### 本文
■ ■ ■ ■
経済・財政新生計画改革実行プログラム2024

施策

令和6年12月26日(木曜日)に令和6年第16回経済財政諮問会議が行われました。

第16回会議資料 令和6年 会議結果- 経済財政諮問会議 - 内閣府
経済財政諮問会議は、経済財政政策に関し、内閣総理大臣のリーダーシップを十分に発揮することを目的にして、2001年1月に内閣府に設置された合議制機関です。内閣府の経済財政諮問会議資料等を掲載。

その中の、「経済・財政新生計画改革実行プログラム2024」の内容をまとめてみました。

概要と位置づけ

 この計画は、2024年の骨太方針第3章「経済・財政新生計画」(2025-2030年度)に基づき、EBPMの強化策や経済・財政一体改革の工程を具体化するものです。社会保障、文教・科学技術、社会資本整備、地方行財政の4分野について、2025-2027年度を中心に改革のロードマップを示しています。
■ ■ ■ ■
### 課題一覧
a) 改革実行プログラム2024の本文のうち、「第16回会議資料 令和6年 会議結果- 経済財政諮問会議」から始まって「ラム2024」の内容をまとめてみました。」で終わる部分を、一字一句違えずに書き写すこと。
b) 改革実行プログラム2024の本文は途中で終わっている。その最後の文の後から続きを書き進めること。
■ ■ ■ ■
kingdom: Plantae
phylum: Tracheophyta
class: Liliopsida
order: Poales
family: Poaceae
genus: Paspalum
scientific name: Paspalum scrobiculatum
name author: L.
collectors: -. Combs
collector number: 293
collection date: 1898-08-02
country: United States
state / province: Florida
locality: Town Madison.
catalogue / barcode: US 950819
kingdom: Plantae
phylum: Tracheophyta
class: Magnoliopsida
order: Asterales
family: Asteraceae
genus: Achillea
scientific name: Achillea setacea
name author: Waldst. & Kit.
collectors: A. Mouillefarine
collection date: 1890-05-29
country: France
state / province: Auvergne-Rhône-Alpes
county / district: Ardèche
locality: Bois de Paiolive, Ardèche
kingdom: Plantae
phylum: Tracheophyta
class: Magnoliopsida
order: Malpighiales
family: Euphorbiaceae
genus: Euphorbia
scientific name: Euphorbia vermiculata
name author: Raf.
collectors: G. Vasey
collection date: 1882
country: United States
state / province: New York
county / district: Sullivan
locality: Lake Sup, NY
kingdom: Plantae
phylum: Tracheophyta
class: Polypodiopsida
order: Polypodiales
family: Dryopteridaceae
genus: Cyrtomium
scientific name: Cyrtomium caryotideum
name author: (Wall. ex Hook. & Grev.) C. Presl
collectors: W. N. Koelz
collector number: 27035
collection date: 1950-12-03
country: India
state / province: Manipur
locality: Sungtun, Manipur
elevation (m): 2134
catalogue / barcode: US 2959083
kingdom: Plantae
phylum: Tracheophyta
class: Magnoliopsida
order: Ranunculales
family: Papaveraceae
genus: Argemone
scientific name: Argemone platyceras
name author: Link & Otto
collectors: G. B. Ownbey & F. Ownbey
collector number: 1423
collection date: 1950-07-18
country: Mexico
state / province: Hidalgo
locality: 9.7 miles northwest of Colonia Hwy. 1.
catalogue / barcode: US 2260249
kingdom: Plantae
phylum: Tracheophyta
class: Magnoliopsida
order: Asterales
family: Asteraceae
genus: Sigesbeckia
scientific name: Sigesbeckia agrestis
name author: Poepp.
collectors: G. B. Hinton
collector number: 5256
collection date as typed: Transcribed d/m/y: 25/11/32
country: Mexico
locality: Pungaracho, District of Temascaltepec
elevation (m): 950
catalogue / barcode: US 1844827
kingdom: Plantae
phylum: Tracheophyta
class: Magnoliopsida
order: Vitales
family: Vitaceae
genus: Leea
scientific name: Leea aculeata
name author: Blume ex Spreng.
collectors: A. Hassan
■ ■ ■ ■
### 解答
a)
第16回会議資料 令和6年 会議結果- 経済財政諮問会議 - 内閣府
経済財政諮問会議は、経済財政政策に関し、内閣総理大臣のリーダーシップを十分に発揮することを目的にして、2001年1月に内閣府に設置された合議制機関です。内閣府の経済財政諮問会議資料等を掲載。

その中の、「経済・財政新生計画改革実行プログラム2024」の内容をまとめてみました。

b)
1-1.社会保障分野

 社会保障制度の持続可能性を確保するため、現役世代と高齢世代の給付・負担構造の見直しを進めます。具体的には、勤労者皆保険の実現に向けた取組、医療・介護制度の改革、全世代型社会保障制度の構築を目指します。特に、医療DXの推進、地域医療構想の見直し、介護の生産性向上などが重点項目として挙げられています。

1-2.文教・科学技術分野

 教師を取り巻く環境整備について、文部科学省と教育委員会等が連携して一体的に推進します。また、GIGAスクール構想の下での学びの効果検証や教育データの利活用促進を含む教育DXの加速を図ります。高等教育については、少子化の急速な進行を見据えた機能強化に向けた取組を進めていきます。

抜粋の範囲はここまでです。